Columbus, Ohio — Ohio is staring down a projected $33 billion loss in Medicaid funding over the next decade — and the state’s nursing homes are directly in the line of fire.
Health care policy analysts are warning that the federal reconciliation bill signed last year, known as the One Big Beautiful Bill Act, will force Ohio to dismantle key funding mechanisms that have long kept its Medicaid program afloat. The ripple effects, they say, will reach every nursing home in the state.
“In total across all the provisions, Ohio is expected to lose about $33 billion over the next decade for the Medicaid program,” said Brian O’Rourke, a health care policy analyst at the Health Policy Institute of Ohio.

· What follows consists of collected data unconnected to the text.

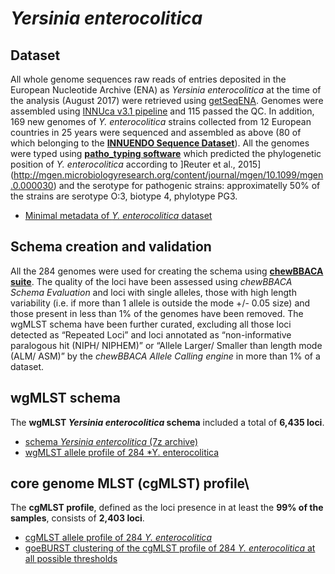 # *Yersinia enterocolitica*

## Dataset
All whole genome sequences raw reads of entries deposited in the European Nucleotide Archive (ENA) as *Yersinia enterocolitica* at the time of the analysis (August 2017) were retrieved using [getSeqENA](https://github.com/B-UMMI/getSeqENA). Genomes were assembled using [INNUca v3.1 pipeline](https://github.com/INNUENDOCON/INNUca) and 115 passed the QC. In addition, 169 new genomes of *Y. enterocolitica* strains collected from 12 European countries in 25 years were sequenced and assembled as above (80 of which belonging to the **[INNUENDO Sequence Dataset](https://docs.google.com/viewer?a=v&pid=sites&srcid=ZGVmYXVsdGRvbWFpbnxpbm51ZW5kb2NvbnxneDo2YmYyOGU0MjE4ZGJiMmQ0)**). All the genomes were typed using **[patho_typing software](https://github.com/B-UMMI/patho_typing)**  which predicted the phylogenetic position of *Y. enterocolitica* according to ]Reuter et al., 2015](http://mgen.microbiologyresearch.org/content/journal/mgen/10.1099/mgen.0.000030) and the serotype for pathogenic strains: approximatelly 50% of the strains are serotype O:3, biotype 4, phylotype PG3.

* [Minimal metadata of *Y. enterocolitica* dataset](https://drive.google.com/file/d/1O6_Y79aqMhBn1ZL2KogLvxvV7UfseAQQ/view?usp=sharing) 

## Schema creation and validation
All the 284 genomes were used for creating the schema using **[chewBBACA suite](https://github.com/B-UMMI/chewBBACA)**. The quality of the loci have been assessed using *chewBBACA Schema Evaluation* and loci with single alleles, those with high length variability (i.e. if more than 1 allele is outside the mode +/- 0.05 size) and those present in less than 1% of the genomes have been removed. The wgMLST schema have been further curated, excluding all those loci detected as “Repeated Loci” and loci annotated as “non-informative paralogous hit (NIPH/ NIPHEM)” or “Allele Larger/ Smaller than length mode (ALM/ ASM)” by the *chewBBACA Allele Calling engine* in more than 1% of a dataset.


## wgMLST schema
The **wgMLST *Yersinia enterocolitica* schema** included a total of **6,435 loci**.

* [schema *Yersinia entercolitica* (7z archive)](https://drive.google.com/file/d/16ZHNji8x95PigtLCHryIdwPM9dQ8Km71/view?usp=sharing)
* [wgMLST allele profile of 284 *Y. enterocolitica](https://drive.google.com/file/d/10-TxsiFeoc-k0ZwaZJFhskRRBi6zIb7D/view?usp=sharing)

## core genome MLST (cgMLST) profile\
The **cgMLST profile**, defined as the loci presence in at least the **99% of the samples**, consists of **2,403 loci**.

* [cgMLST allele profile of 284 *Y. enterocolitica*](https://drive.google.com/file/d/1bFsgtzoCNEJstWqL60DPbweYO-6Qb_5s/view?usp=sharing)
* [goeBURST clustering of the cgMLST profile of 284 *Y. enterocolitica* at all possible thresholds](https://drive.google.com/file/d/14PHUeG2pC3UOmP8tqkgoLnwdVHSuD4RY/view?usp=sharing)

Provider Taxes Are the Linchpin
The biggest source of pain isn’t a straightforward spending cut — it’s what happens to provider taxes. These state-imposed levies on hospitals, nursing homes, and health insurers have quietly been one of the primary tools Ohio uses to generate its share of Medicaid funding. When the state collects those fees and draws down federal matching dollars, facilities effectively get more back than they pay in.
The new federal law puts that arrangement under serious pressure. It prohibits new or increased provider taxes as of July 2025, restricts the use of special waivers Ohio previously relied on, and gradually lowers the maximum allowable tax rate from 6% down to 3.5% by 2031.
Ohio has two provider taxes directly in its crosshairs.
First, the state’s health insuring corporation franchise fee — a tiered tax on Medicaid managed care organizations — is no longer compliant with federal rules. Ohio has until June 30, 2027, to either make it uniform or eliminate it entirely. If it goes away, Ohio loses $640 million in state revenue annually, plus $1.5 billion in federal matching funds.
Second, Ohio’s hospital franchise fee was raised just before the new law passed. That timing now means it’s subject to mandatory phase-down requirements — a loss the state estimates at $1.2 billion through 2032, or roughly $220 to $280 million per year.
Why Nursing Homes Are Watching Closely
Nursing homes have skin in this game in two ways. They pay their own provider taxes, which help fund the Medicaid program they depend on. And they rely on Medicaid reimbursements to cover the majority of their residents — a population that skews low-income and medically complex.
When state Medicaid budgets take hits of this magnitude, the first things to go are reimbursement rate increases. Ohio’s nursing homes already know this dynamic well — the state has had ongoing disputes about overdue Medicaid payments, with operators paying taxes on money the state still owes them.
Now, with nearly $2 billion in annual state Medicaid revenue potentially wiped out, the pressure on Ohio’s long-term care sector is about to intensify.
A Decision Point for State Lawmakers
Ohio legislators will have to weigh difficult options. They can try to restructure provider taxes to comply with the new federal requirements, find alternative revenue sources, or accept the cuts and reduce benefits and reimbursements accordingly.
Every state except Alaska uses provider taxes in some form, so Ohio’s challenge isn’t unique — but the scale of the projected losses is significant. And how the state responds will largely determine whether Ohio’s nursing homes can hold the line on staffing, quality, and access over the next several years.
The timeline is tight. The health insuring corporation franchise fee deadline is June 2027. After that, the losses become permanent.